Your Obsidian vault is not a notebook. It's persistent memory for every AI agent you run.
Overview
Most developers treat Obsidian as a place to store notes. Navique treats it as the long-term memory layer for your entire AI workflow. Every agent session leaves breadcrumbs — claim-based notes with link-as-sentence connections that accumulate into a living knowledge graph. A CLAUDE.md file at the vault root acts as the agent's instruction set: tone, structure rules, naming conventions. Over weeks, the vault stops being a collection of files and becomes a structured thinking system that every agent can draw from the moment a session begins. You don't take notes. You operate a knowledge system.
AI Thinker Vault — Obsidian as Agent Memory
The vault is the agent's persistent memory. Each session reads prior context from the vault and writes new breadcrumbs back — claim-based notes named as assertions ('React Server Components eliminate client bundle for data-heavy routes') linked to other notes via full-sentence wikilinks. A CLAUDE.md at the vault root defines the agent's instruction set: how to name notes, when to link, what structure to follow, and what quality standard to maintain. The result is a knowledge base that compounds over weeks and months — not a pile of files, but a structured thinking system that gets smarter the more you use it.
Automated Vault Curation via Scheduled Hatch
A pre-configured Eggspert Hatch deploys a curation agent on a schedule you control. It processes the inbox folder, synthesises connections between new and existing notes, updates the vault index, merges duplicates, strengthens weak links, and fires a completion notification when done. You configure the schedule (daily, twice-daily, weekly), scope (full vault or specific folders), curation depth (light pass or deep synthesis), and quality standard. Set it and forget it — wake up to a vault that organised itself overnight.
Vault as Agent Context Source
Every Eggspert agent — not just the vault curation Hatch — can pull from the vault as a context source. When you launch a coding agent, a research agent, or a deployment agent, it starts the session with access to months of accumulated thinking: architectural decisions, debugging breadcrumbs, project context, meeting notes. This means agents are not starting from zero. They inherit institutional knowledge from day one of the session. The vault becomes shared memory across every agent you run.
Vault Browser with Full-Text Search
A complete Obsidian vault browser built into Navique. The note list is searchable by title and content. A folder tree allows navigation by directory. Note content is rendered with markdown formatting. Notes can be opened in their full detail sheet with forward/backlink exploration.
Quick Capture
A floating action button in the Vault view launches a Quick Capture sheet: enter a note title, optional tags, and content.
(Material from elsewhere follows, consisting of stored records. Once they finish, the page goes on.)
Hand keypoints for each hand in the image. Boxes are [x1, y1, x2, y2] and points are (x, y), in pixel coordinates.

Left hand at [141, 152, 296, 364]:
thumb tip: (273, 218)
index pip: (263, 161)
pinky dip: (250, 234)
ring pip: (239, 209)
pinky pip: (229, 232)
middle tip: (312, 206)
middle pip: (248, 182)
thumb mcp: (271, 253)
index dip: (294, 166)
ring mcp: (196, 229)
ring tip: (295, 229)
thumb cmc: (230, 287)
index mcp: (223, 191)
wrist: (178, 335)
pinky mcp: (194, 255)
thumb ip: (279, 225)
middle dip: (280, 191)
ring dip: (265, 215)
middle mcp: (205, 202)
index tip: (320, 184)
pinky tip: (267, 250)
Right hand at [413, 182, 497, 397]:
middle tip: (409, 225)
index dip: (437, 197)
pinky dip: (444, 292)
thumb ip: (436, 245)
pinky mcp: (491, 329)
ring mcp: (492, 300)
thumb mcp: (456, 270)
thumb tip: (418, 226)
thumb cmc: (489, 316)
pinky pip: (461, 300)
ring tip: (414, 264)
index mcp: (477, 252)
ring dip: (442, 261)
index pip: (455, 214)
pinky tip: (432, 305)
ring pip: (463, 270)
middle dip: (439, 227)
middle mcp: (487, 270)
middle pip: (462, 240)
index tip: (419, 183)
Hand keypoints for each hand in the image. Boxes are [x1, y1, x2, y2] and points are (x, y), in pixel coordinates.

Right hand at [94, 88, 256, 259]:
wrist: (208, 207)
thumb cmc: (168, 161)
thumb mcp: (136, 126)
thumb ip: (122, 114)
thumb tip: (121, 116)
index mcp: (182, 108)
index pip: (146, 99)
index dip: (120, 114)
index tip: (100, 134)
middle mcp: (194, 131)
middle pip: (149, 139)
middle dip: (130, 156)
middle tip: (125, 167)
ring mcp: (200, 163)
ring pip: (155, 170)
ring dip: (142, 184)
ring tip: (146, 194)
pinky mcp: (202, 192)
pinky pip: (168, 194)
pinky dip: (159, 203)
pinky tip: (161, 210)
The note is created directly in the connected Obsidian vault with appropriate metadata. No need to open Obsidian for a quick thought capture.
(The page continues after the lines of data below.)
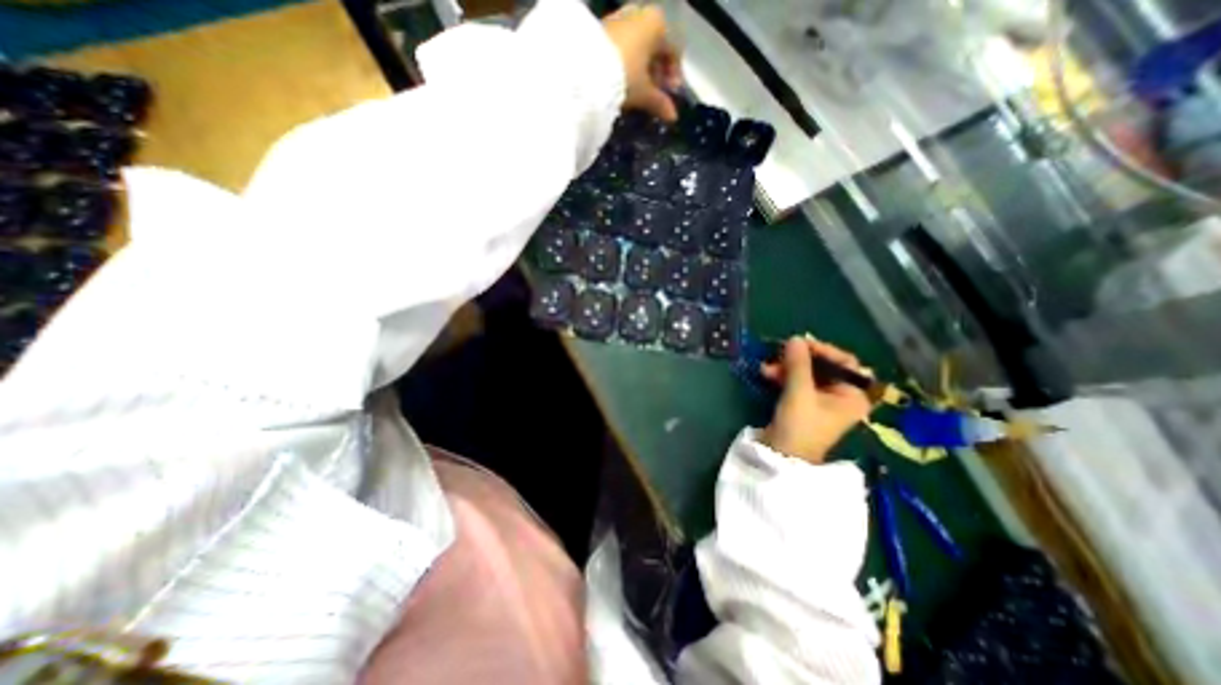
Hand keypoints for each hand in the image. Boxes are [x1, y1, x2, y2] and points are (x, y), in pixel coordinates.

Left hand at [603, 2, 682, 120]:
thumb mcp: (644, 93)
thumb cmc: (624, 76)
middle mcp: (639, 14)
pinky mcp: (601, 30)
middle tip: (654, 94)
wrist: (585, 70)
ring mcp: (618, 19)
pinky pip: (621, 46)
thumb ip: (660, 103)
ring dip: (641, 69)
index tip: (670, 95)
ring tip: (638, 91)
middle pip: (654, 46)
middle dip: (656, 72)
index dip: (674, 75)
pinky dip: (626, 63)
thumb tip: (673, 117)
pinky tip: (623, 82)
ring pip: (637, 46)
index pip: (673, 50)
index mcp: (656, 23)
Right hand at [759, 336, 873, 464]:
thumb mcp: (799, 392)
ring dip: (786, 368)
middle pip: (823, 367)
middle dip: (799, 360)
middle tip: (779, 354)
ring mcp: (822, 401)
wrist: (782, 457)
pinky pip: (797, 382)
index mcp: (852, 395)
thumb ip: (798, 364)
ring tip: (766, 368)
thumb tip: (795, 339)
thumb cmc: (799, 426)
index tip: (800, 344)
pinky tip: (766, 374)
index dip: (823, 350)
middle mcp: (842, 396)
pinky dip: (784, 377)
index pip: (845, 362)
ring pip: (807, 374)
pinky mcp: (805, 404)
Graph View — Note Connections
An interactive visualisation of the links between notes in the vault. Nodes represent notes. Edges represent explicit [[wikilinks]] between them. Node size reflects link popularity. Clicking a node loads that note's detail. With the AI Thinker Vault pattern, the graph becomes a map of how your agents think — showing which concepts are most connected and where knowledge gaps exist.
Backlink Explorer
For any open note, the Backlinks tab shows all other notes in the vault that link to it. This is the reverse of the note's own forward links and is essential for understanding how a piece of knowledge is referenced across the vault. With agent-curated notes, backlinks reveal how the curation agent connected a new insight to existing knowledge.